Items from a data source
☆ ☆ ☆ ☆ ☆ ☆ ☆

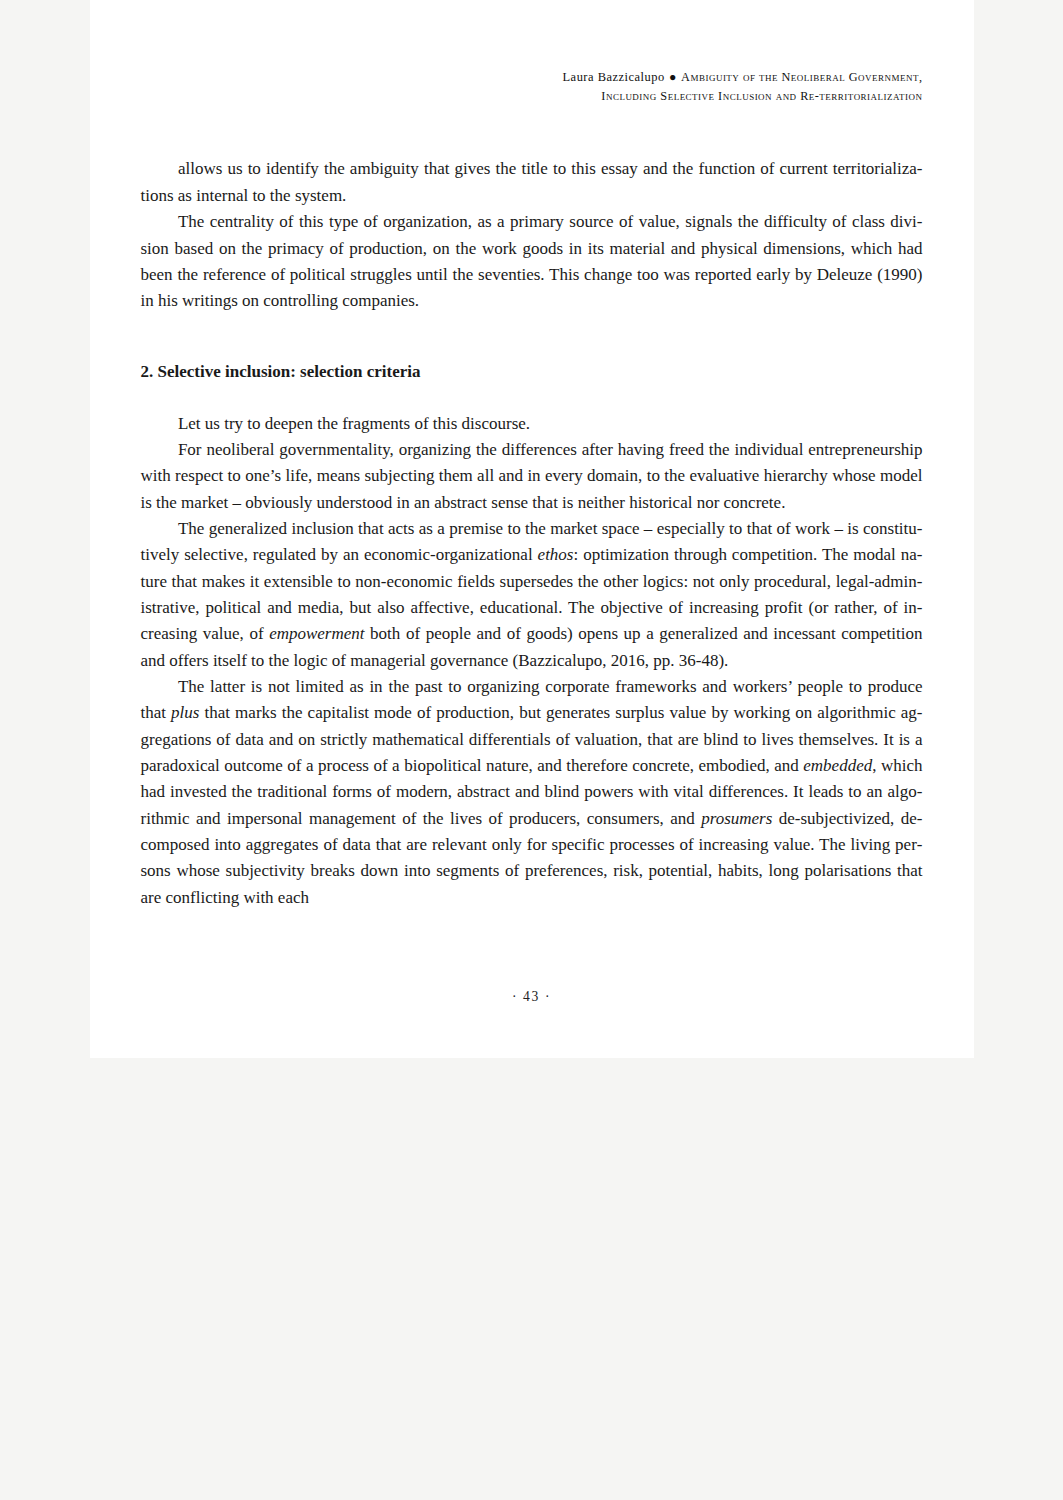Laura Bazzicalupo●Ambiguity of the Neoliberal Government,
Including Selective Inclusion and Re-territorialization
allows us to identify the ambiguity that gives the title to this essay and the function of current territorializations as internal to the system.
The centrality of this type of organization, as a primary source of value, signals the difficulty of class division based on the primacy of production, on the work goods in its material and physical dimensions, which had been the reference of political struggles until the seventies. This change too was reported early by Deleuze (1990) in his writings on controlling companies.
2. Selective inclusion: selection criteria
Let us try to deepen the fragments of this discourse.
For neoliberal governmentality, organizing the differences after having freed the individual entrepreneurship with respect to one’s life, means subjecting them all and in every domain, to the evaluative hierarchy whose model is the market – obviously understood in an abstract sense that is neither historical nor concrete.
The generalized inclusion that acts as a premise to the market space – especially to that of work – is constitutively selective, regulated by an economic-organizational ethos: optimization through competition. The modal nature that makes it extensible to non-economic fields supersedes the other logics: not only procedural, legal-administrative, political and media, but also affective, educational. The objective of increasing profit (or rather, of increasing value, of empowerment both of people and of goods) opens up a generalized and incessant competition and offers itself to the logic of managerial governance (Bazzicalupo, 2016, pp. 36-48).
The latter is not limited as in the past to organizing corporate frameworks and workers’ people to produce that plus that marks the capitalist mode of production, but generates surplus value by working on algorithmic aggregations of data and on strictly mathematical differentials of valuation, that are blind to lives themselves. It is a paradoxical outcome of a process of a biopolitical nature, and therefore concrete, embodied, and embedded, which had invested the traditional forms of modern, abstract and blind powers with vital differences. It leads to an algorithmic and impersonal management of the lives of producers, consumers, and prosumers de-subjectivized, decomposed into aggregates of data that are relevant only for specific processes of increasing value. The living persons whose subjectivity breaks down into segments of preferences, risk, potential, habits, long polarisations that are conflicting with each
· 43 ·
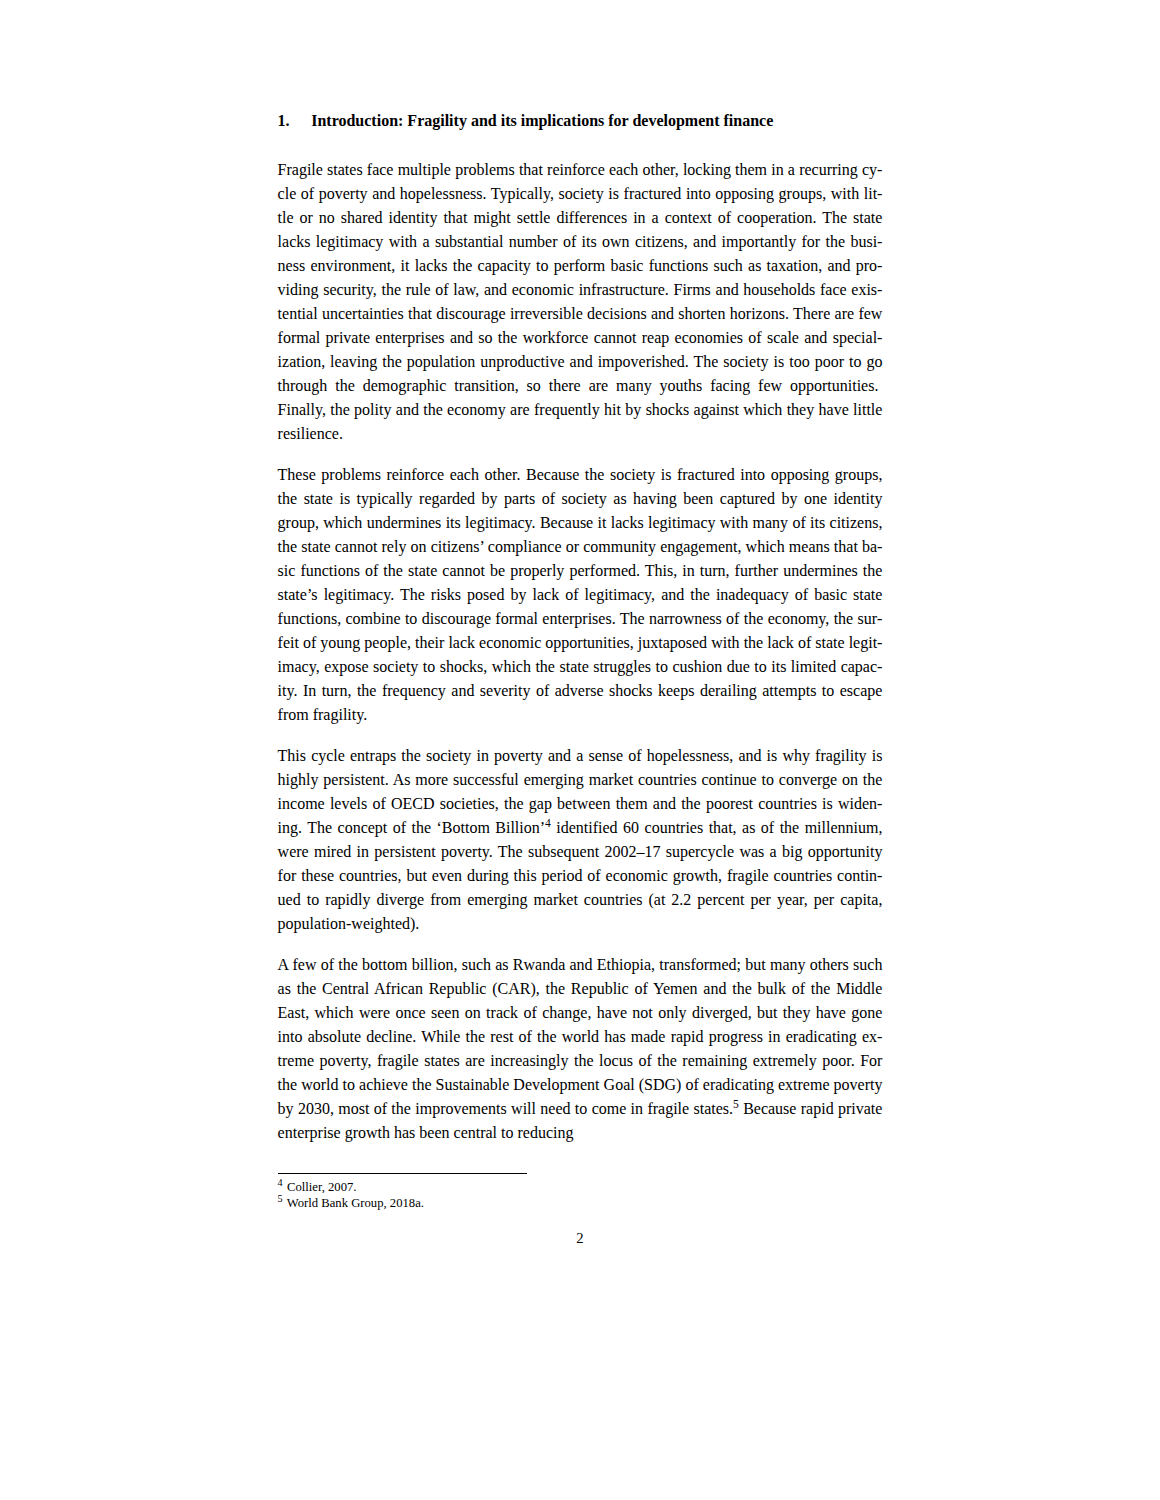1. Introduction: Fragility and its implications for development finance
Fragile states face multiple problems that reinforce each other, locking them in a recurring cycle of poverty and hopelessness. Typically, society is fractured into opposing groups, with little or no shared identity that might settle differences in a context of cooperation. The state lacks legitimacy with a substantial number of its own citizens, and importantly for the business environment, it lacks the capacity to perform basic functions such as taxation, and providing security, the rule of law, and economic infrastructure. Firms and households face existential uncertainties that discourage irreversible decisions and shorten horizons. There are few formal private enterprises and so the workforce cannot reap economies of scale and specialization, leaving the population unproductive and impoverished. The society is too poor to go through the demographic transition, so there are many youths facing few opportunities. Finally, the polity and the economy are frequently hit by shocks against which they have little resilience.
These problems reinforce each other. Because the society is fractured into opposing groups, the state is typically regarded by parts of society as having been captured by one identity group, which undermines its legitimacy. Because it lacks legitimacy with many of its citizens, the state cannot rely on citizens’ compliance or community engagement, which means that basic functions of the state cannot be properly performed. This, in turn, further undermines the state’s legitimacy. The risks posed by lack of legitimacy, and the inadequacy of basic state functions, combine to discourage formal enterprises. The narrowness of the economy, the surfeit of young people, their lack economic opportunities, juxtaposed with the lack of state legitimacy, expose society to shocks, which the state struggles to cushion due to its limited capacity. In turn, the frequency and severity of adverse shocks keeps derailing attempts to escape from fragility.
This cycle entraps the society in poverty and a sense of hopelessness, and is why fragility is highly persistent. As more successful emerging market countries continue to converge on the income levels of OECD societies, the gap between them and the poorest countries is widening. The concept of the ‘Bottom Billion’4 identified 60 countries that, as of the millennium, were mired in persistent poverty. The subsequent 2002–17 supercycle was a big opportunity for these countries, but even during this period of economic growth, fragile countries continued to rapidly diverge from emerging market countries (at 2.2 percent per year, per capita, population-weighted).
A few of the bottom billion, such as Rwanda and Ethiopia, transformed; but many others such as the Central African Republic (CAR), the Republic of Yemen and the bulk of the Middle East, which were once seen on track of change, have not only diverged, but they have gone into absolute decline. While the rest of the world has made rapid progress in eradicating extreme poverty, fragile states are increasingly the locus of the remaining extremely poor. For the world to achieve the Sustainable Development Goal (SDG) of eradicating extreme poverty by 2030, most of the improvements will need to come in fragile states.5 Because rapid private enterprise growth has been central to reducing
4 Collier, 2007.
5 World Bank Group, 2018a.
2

☆ ☆ ☆ ☆ ☆ ☆ ☆

▶ HOW TO COMPLETE THIS TASK
Each entry above is to be given again exactly, and any image in it is to be dropped.

▶ YOUR SOLUTION
Laura Bazzicalupo●Ambiguity of the Neoliberal Government,
Including Selective Inclusion and Re-territorialization
allows us to identify the ambiguity that gives the title to this essay and the function of current territorializations as internal to the system.
The centrality of this type of organization, as a primary source of value, signals the difficulty of class division based on the primacy of production, on the work goods in its material and physical dimensions, which had been the reference of political struggles until the seventies. This change too was reported early by Deleuze (1990) in his writings on controlling companies.
2. Selective inclusion: selection criteria
Let us try to deepen the fragments of this discourse.
For neoliberal governmentality, organizing the differences after having freed the individual entrepreneurship with respect to one’s life, means subjecting them all and in every domain, to the evaluative hierarchy whose model is the market – obviously understood in an abstract sense that is neither historical nor concrete.
The generalized inclusion that acts as a premise to the market space – especially to that of work – is constitutively selective, regulated by an economic-organizational ethos: optimization through competition. The modal nature that makes it extensible to non-economic fields supersedes the other logics: not only procedural, legal-administrative, political and media, but also affective, educational. The objective of increasing profit (or rather, of increasing value, of empowerment both of people and of goods) opens up a generalized and incessant competition and offers itself to the logic of managerial governance (Bazzicalupo, 2016, pp. 36-48).
The latter is not limited as in the past to organizing corporate frameworks and workers’ people to produce that plus that marks the capitalist mode of production, but generates surplus value by working on algorithmic aggregations of data and on strictly mathematical differentials of valuation, that are blind to lives themselves. It is a paradoxical outcome of a process of a biopolitical nature, and therefore concrete, embodied, and embedded, which had invested the traditional forms of modern, abstract and blind powers with vital differences. It leads to an algorithmic and impersonal management of the lives of producers, consumers, and prosumers de-subjectivized, decomposed into aggregates of data that are relevant only for specific processes of increasing value. The living persons whose subjectivity breaks down into segments of preferences, risk, potential, habits, long polarisations that are conflicting with each
· 43 ·
1. Introduction: Fragility and its implications for development finance
Fragile states face multiple problems that reinforce each other, locking them in a recurring cycle of poverty and hopelessness. Typically, society is fractured into opposing groups, with little or no shared identity that might settle differences in a context of cooperation. The state lacks legitimacy with a substantial number of its own citizens, and importantly for the business environment, it lacks the capacity to perform basic functions such as taxation, and providing security, the rule of law, and economic infrastructure. Firms and households face existential uncertainties that discourage irreversible decisions and shorten horizons. There are few formal private enterprises and so the workforce cannot reap economies of scale and specialization, leaving the population unproductive and impoverished. The society is too poor to go through the demographic transition, so there are many youths facing few opportunities. Finally, the polity and the economy are frequently hit by shocks against which they have little resilience.
These problems reinforce each other. Because the society is fractured into opposing groups, the state is typically regarded by parts of society as having been captured by one identity group, which undermines its legitimacy. Because it lacks legitimacy with many of its citizens, the state cannot rely on citizens’ compliance or community engagement, which means that basic functions of the state cannot be properly performed. This, in turn, further undermines the state’s legitimacy. The risks posed by lack of legitimacy, and the inadequacy of basic state functions, combine to discourage formal enterprises. The narrowness of the economy, the surfeit of young people, their lack economic opportunities, juxtaposed with the lack of state legitimacy, expose society to shocks, which the state struggles to cushion due to its limited capacity. In turn, the frequency and severity of adverse shocks keeps derailing attempts to escape from fragility.
This cycle entraps the society in poverty and a sense of hopelessness, and is why fragility is highly persistent. As more successful emerging market countries continue to converge on the income levels of OECD societies, the gap between them and the poorest countries is widening. The concept of the ‘Bottom Billion’4 identified 60 countries that, as of the millennium, were mired in persistent poverty. The subsequent 2002–17 supercycle was a big opportunity for these countries, but even during this period of economic growth, fragile countries continued to rapidly diverge from emerging market countries (at 2.2 percent per year, per capita, population-weighted).
A few of the bottom billion, such as Rwanda and Ethiopia, transformed; but many others such as the Central African Republic (CAR), the Republic of Yemen and the bulk of the Middle East, which were once seen on track of change, have not only diverged, but they have gone into absolute decline. While the rest of the world has made rapid progress in eradicating extreme poverty, fragile states are increasingly the locus of the remaining extremely poor. For the world to achieve the Sustainable Development Goal (SDG) of eradicating extreme poverty by 2030, most of the improvements will need to come in fragile states.5 Because rapid private enterprise growth has been central to reducing
4 Collier, 2007.
5 World Bank Group, 2018a.
2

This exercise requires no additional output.